120. UMZINGWANE: Nomalanga Mzilikazi Khumalo (MDC) 13,198; Abigail Evan Siphambekile Damasane (ZANU-PF) 8,784.

==By-elections==

===Mudzi East===
When Ray Kaukonde, ZANU-PF MP for Mudzi East, was made Provincial Governor of Mashonaland East, he obtained an ex officio seat in Parliament and therefore vacated his constituency of Mudzi East. A byelection was held on 18 June 2005 at which the electorate was 42,072. Joseph Musa (ZANU-PF) won with 15,811 votes; Bvunzayi Gozi (MDC) had 2,382 votes.

===Gutu North===
There was a byelection in Gutu North following the death of Josiah Tungamirai (ZANU-PF) on 26 August 2005. The election was held on 26 November 2005 and resulted in the election of Lovemore Matuke (ZANU PF) with 20,712 votes against Crispa Zvovuno Musoni (MDC) who obtained 4,786 votes.

===Budiriro===
A byelection was held in Budiriro following the death of Gilbert Shoko (MDC) on 23 February 2006. Polling day was 20 May 2006. This election saw the first contest between the rival factions of the MDC, and was easily won by the Tsvangirai faction. Emmanuel Chisvuure (MDC – Tsvangirai) won 7,949 votes to 3,961 for Jeremiah Bvirindi (ZANU PF).

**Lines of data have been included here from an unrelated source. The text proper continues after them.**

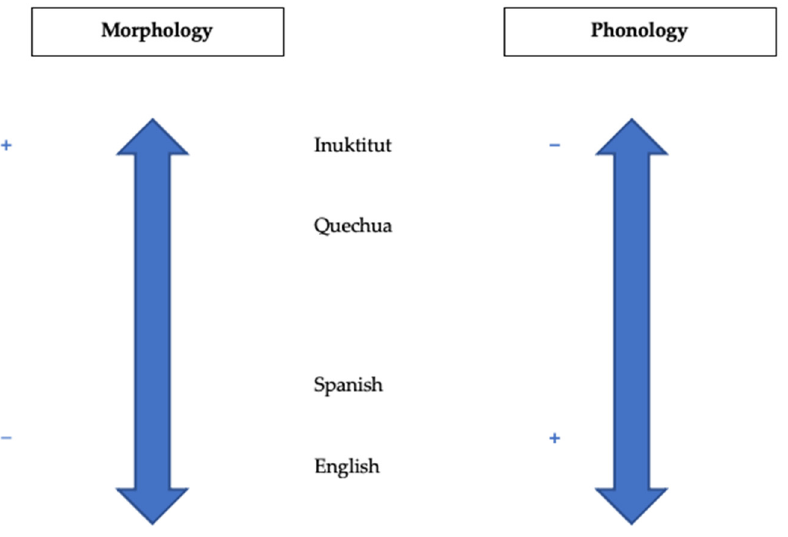
Figure 8. Schematization of the relationship between morphology, phonology, and information structure with examples from the languages mentioned in this paper.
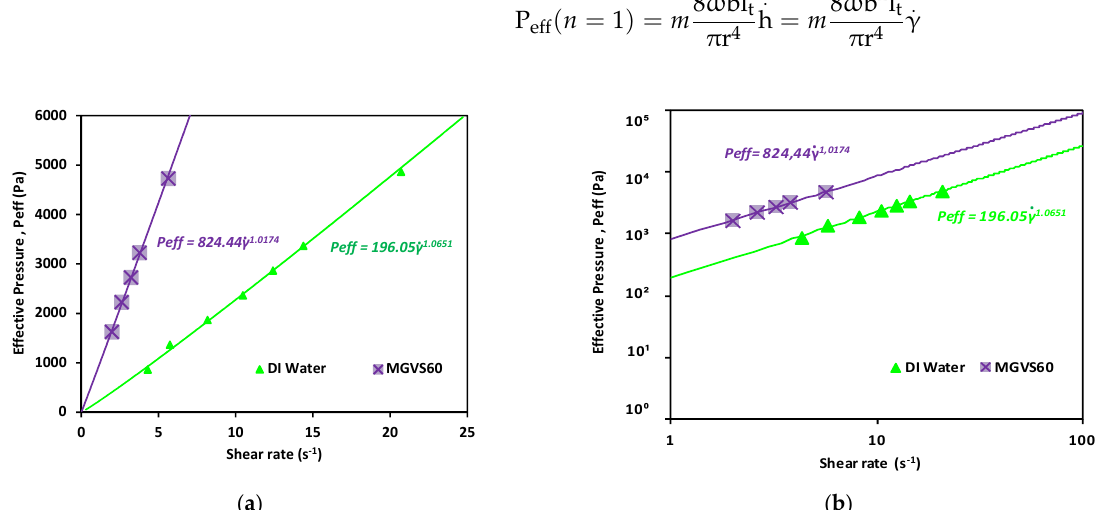
Figure 6. Effective pressure vs. shear rate obtained for the Newtonian calibration fluids studied. Newtonian fluids: DI water and MGVS60: ( a ) linear scale and ( b ) log-log scale.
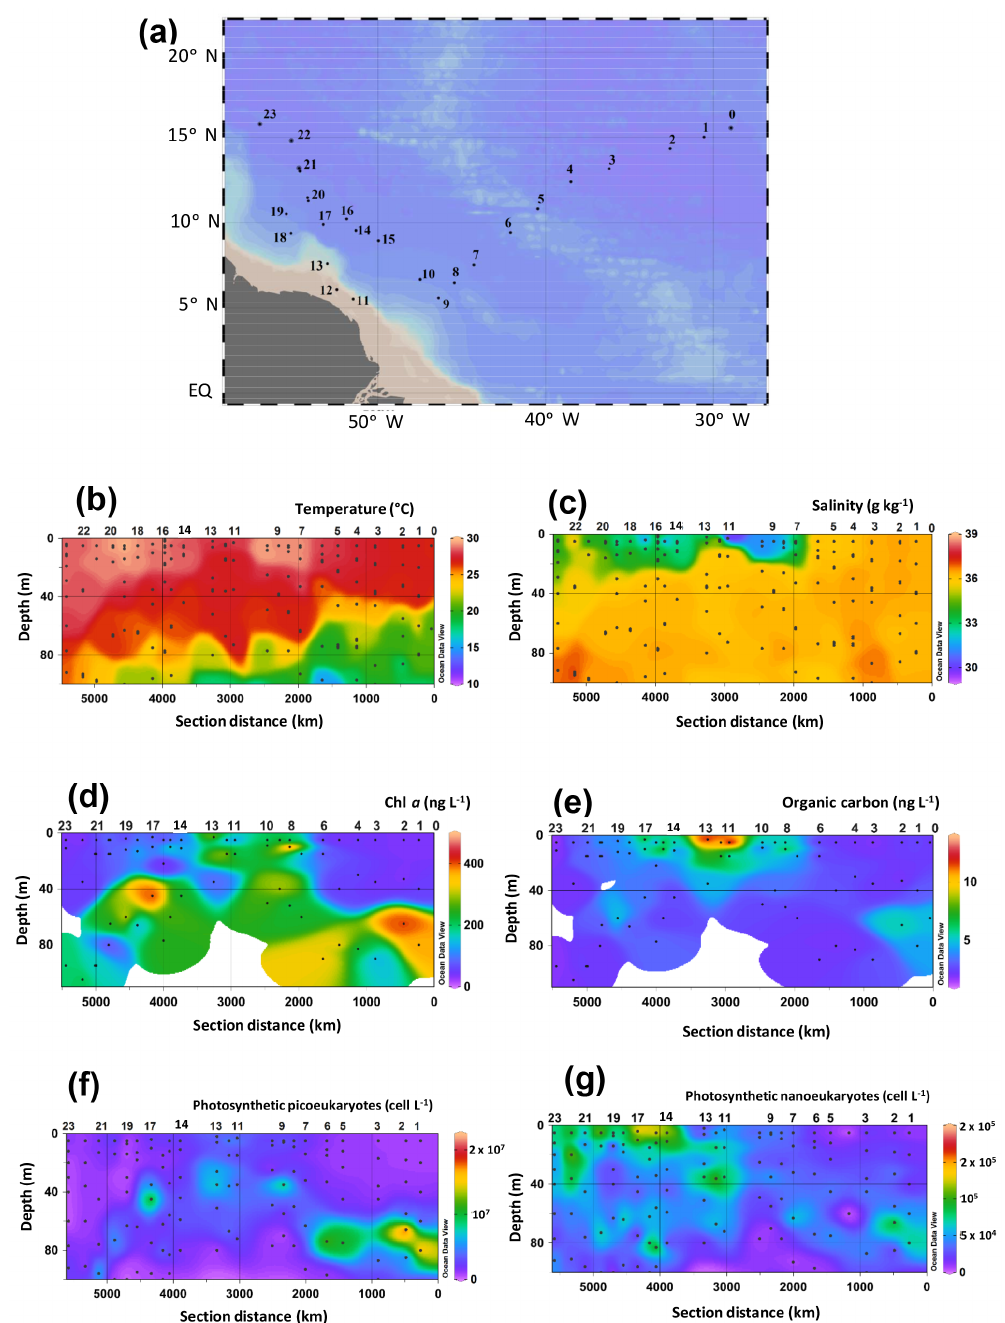
Figure 1. HCC cruise track in the western tropical North Atlantic Ocean, physical seawater properties, and biological parameters. (a) Map of the sampling stations. Spatial distribution of (b) temperature, (c) salinity, the concentration of (d) Chl a , (e) organic carbon concentrations, and the abundance of photosynthetic (f) picoeukaryotes and (g) nanoeukaryotes. Temperature, salinity, as well as the concentrations of Chl a and organic carbon have also been published by Bale et al. (2018). Data were plotted using ODV software using kriging for interpolation between data points (Schlitzer, 2002). Dots represent the depth at which SPM was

Gabriel Chaibva (MDC – Mutambara) won only 504.

===Chikomba===
Dr Tichaona Joseph Benjamin Jokonya, ZANU-PF member for Chikomba and Minister of Information and Publicity, died on 24 June 2006. At the byelection in the constituency on 7 October 2006, Steven Chiurayi (ZANU-PF) polled 11,247 votes, while Amos Jiri (MDC – Tsvangirai) polled 4,243.

===Rushinga===
Sandra Machirori, ZANU-PF member for Rushinga, died on 1 July 2006. The byelection to replace her was held on 7 October, in which Lazarus Dokora (ZANU-PF) won with 13,642 votes against 1,801 votes for Kudakwashe Chideya (MDC – Tsvangirai). The electorate was 39,650.

===Chiredzi South===
Aaron Babyi, ZANU-PF member for Chiredzi South, died on 15 September 2006. A byelection there on 17 February 2007 saw Kallisto Gwanetsa (ZANU-PF) hold the seat with 10,401 votes, Mrs Emmaculate Makondo (MDC – Tsvangirai) getting 3,300, Mayithani Chauke (UPP) 896, and Nehemiah Zenamwe (MDC – Mutambara) 674. There were 332 spoilt ballots and the electorate was 53,128.

===Zaka East===
A byelection was held in Zaka East following the death of Tinos Rusere (ZANU-PF) on 2 March 2007. Polling day was fixed for 9 June; both factions of the MDC boycotted the election. Col. Livingstone Chineka (ZANU-PF) won the seat with 11,152 votes; Nicholas Shanga (United People's Party) was runner up with 1,117 votes, and Lameck Batirai (Zimbabwe People's Democratic Party) had 622 votes. There was a 27.1% turnout.

==Note==
1. The results given by the Zimbabwe Ministry of Foreign Affairs appear to be in error, having copied the figures for Mberengwa East. The results here are confirmed with other sources.